What can I say. I'm a sucker for this. I grew up on those drive-in car movies. Vanishing Point was my favorite film. It's like a spaghetti western in it's set up, it's long slow pans torn apart by speed and flash. Exciting.
Here is the ultimate scenario for any film lover, the director who'll rewrite your memories for you as a sly nudge and wink. There is the "Driving while bleeding" scene, the custom hood ornament shot, the shoulder squeeze, stunts I know so well, the sex as car crash, the violence as answer.
In the end, all those movies shared that quality, that violence was the only way to resolve the situation. Whether it's I Spit on Your Grave or Death Race 2000, somehow violence lends a sinister edge to the race.
In a car movie, you fear the crash because of the silence which follows. In car movies, the noise of engines is the stuff of life, all it's rage, it's mania for living.
I remember Corvette Summer was nearly as cool as Star Wars. I remember that film with William Shatner (or was it Lee Majors?) driving a van in search of fuel in some post apocalyptic California. Driving across the nuclear wastelands.
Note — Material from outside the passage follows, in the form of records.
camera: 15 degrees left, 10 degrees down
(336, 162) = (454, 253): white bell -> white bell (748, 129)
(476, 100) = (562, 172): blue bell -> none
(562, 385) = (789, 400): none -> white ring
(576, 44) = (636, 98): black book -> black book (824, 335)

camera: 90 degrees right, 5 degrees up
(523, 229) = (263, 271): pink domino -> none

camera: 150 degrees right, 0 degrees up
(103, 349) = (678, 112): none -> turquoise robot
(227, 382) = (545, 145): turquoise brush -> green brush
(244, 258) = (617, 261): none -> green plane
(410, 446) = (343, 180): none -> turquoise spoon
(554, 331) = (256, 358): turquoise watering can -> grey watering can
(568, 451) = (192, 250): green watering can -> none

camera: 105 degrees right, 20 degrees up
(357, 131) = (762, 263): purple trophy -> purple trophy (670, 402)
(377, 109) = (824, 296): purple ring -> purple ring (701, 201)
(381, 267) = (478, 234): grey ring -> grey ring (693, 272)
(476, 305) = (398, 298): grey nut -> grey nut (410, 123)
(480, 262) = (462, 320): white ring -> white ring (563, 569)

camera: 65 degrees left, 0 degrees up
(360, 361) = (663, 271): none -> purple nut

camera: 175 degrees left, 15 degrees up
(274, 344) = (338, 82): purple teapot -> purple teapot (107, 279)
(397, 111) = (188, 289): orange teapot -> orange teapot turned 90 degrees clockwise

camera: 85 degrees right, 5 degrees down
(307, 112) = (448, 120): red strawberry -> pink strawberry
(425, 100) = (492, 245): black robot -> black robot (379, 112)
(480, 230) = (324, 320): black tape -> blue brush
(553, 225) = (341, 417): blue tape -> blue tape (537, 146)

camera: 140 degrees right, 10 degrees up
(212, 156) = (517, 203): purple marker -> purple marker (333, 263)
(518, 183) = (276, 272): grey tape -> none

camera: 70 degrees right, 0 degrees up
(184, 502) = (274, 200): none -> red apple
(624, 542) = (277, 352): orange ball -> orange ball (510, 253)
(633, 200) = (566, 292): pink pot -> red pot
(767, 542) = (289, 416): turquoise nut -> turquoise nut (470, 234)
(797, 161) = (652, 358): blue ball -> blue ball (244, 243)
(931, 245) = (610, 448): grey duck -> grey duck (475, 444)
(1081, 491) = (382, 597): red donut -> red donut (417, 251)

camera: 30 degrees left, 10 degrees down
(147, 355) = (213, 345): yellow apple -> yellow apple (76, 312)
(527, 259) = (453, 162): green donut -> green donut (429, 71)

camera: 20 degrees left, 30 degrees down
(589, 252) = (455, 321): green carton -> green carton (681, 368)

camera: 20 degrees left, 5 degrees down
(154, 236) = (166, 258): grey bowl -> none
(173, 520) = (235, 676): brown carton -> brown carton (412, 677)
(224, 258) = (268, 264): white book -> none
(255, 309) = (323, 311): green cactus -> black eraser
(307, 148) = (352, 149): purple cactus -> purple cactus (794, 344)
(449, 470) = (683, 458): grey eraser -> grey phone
I remember Damnation Alley. So many great movies targeted spot on our fears and passions.
Now it's the stuff of rehash, but there is something so enervating in Tarantino's meta-narrative, that I forgive myself for liking it as much as I do. There must always be this feeling of the little guy rising up and destroying the oppressor. Just so for a moment, we might shrug off our own fears and just shine who we are.
Exploitation films serve a valuable purpose. They are the antidote to social ills at times just for putting a face to things that go unspoken, unrepresented.
But all the same, the stunt girl spreads her legs on the hood of a white charger and the the black charger keeps ramming from behind. Holy crap, that's good cinema.